Even on a simple day to day level, imagine you visit a different part of the country and ask for a bun. In the North you'll get cake; in the South, bread. (Hey, even bread and cake can be a contentious divide - banana cake or banana bread?!) Surprising, even funny, as a one off, but imagine everything being like that. It would be completely incomprehensible, exhausting, terrifying. You'd have no idea what to expect. And knowing what to expect is hugely important to everybody, but especially to autistic people precisely for the reasons I'm talking about here: because the world is so chaotic and our base anxiety levels are so high, and because a slightly different alternative may be completely intolerable on a sensory level too (such as a slightly different texture or colour) - to be suddenly and unexpectedly faced with an intolerable experience instead of what you imagined/expected can be highly distressing.

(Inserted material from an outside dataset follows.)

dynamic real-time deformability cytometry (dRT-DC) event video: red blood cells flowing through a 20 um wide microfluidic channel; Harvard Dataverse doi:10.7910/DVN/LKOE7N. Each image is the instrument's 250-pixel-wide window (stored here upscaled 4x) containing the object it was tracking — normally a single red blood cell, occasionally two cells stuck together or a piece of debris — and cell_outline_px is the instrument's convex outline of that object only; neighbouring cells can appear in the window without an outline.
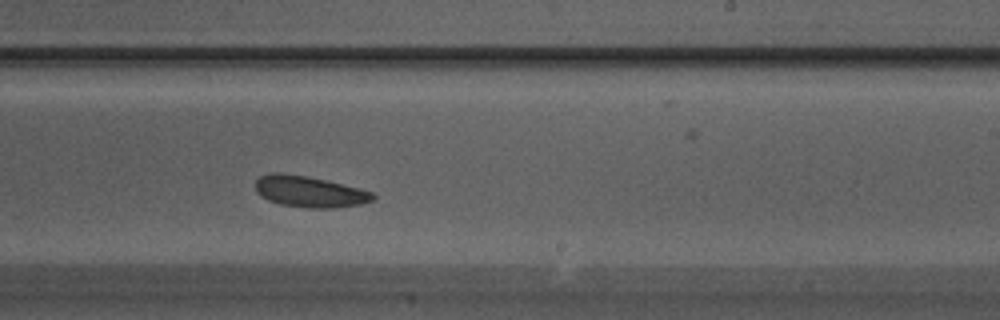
{"species": "Egyptian fruit bat (a non-hibernating species)", "species_latin": "Rousettus aegyptiacus", "temperature_condition": "warm", "stored_images_in_passage": 16, "camera_frame_rate_fps": 3000, "um_per_image_px": 0.085, "animal": {"sex": "male"}, "frame": {"image": 1, "passage_image": 15, "time_ms": 4.667, "image_size_px": [1000, 320], "cell_outline_px": [[376, 200], [360, 204], [336, 208], [308, 208], [280, 204], [268, 200], [260, 196], [256, 192], [256, 180], [260, 176], [268, 172], [280, 172], [304, 176], [324, 180], [360, 188], [372, 192], [376, 196]], "centroid_in_image_um": [26.3, 16.29], "position_along_channel_um": 262.7, "area_um2": 21.44}}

As a side note, one way I consciously mask every day is to not correct external inaccuracies. I correct myself frequently when speaking (and when writing - it's why I use so many parentheses and go back and edit "intolerable" to "close to intolerable"), not because I am holding myself to some high standard or criticising myself, but because it is more natural than allowing a possible misunderstanding to remain. It is easier and less effort to refine for accuracy than to contain those impulses .

A lot of corrections to other people's speech or to written material do escape because I don't catch them quickly enough, and the masking doesn't always work very well because it turns out my face usually doesn't succeed in wearing the mask even if I restrain myself from comment. I come across as overly critical but I am actually spending a lot of energy on inhibiting reflexes to make everyone else more comfortable! In fact if I correct you a lot it means I feel more comfortable in your presence to mask less!! I wish it were easier for people to know that it's not personal, neither is it judgmental (people think I think they're stupid if I "correct" them, which ain't true!) and I'm not being obnoxious. I'm refiltering what they've said so that it fits through my fine mesh and I can process it better, nothing more, nothing less.

More to come on fine mesh through a sensory lens.

Thursday, 18 August 2022

Good memories

I spend a lot of time talking about difficult memories, or certainly dealing with them, but today I had a lovely one. 

I was at our local farm shop for some baking ingredients (bargain ripe plums for a frangipane...) and I always take my time and let Little Peggy have a wander when we're out and about - the world is still a wonder to him and I love to see where his interest takes him, look at things from his perspective and think about what he's learning from it, but that's a post for another day!

Anyway, I digress! I found some beautiful plump juicy cherries and with great flexibility of thinking (I had not gone shopping for cherries) I went back for some after our trundle of the shop. 

The sight of those gorgeous cherries in their brown bag and then the feel of the scrunched up paper as I carried them to the till took me right back to a happy summer years ago (I don't imagine it was happy 100% of the time, but that was the emotion it evoked!).

When I bit into the first cherry later at home I was flooded with warm sunshine and memories of my sister and me having a cherry obsession and walking to buy them from the market every week, and one time sitting on the bus to Winchester eating cherries from a paper bag! The warm connected feelings of walking together spending quality time, or of somebody arriving home and declaring they had bought you cherries. And of exercising our new-found freedoms and discoveries after some difficult life circumstances. 

And it's funny, because I still like cherries and I buy them from the supermarket from time to time and think about how we used to treat ourselves and each other to them, but it was the whole experience, and particularly the texture of biting into the cherry and tasting it - so different from a supermarket cherry - that really transported me back. 

Thinking and experiencing are worlds apart and it's wonderful to have a purely positive example of that!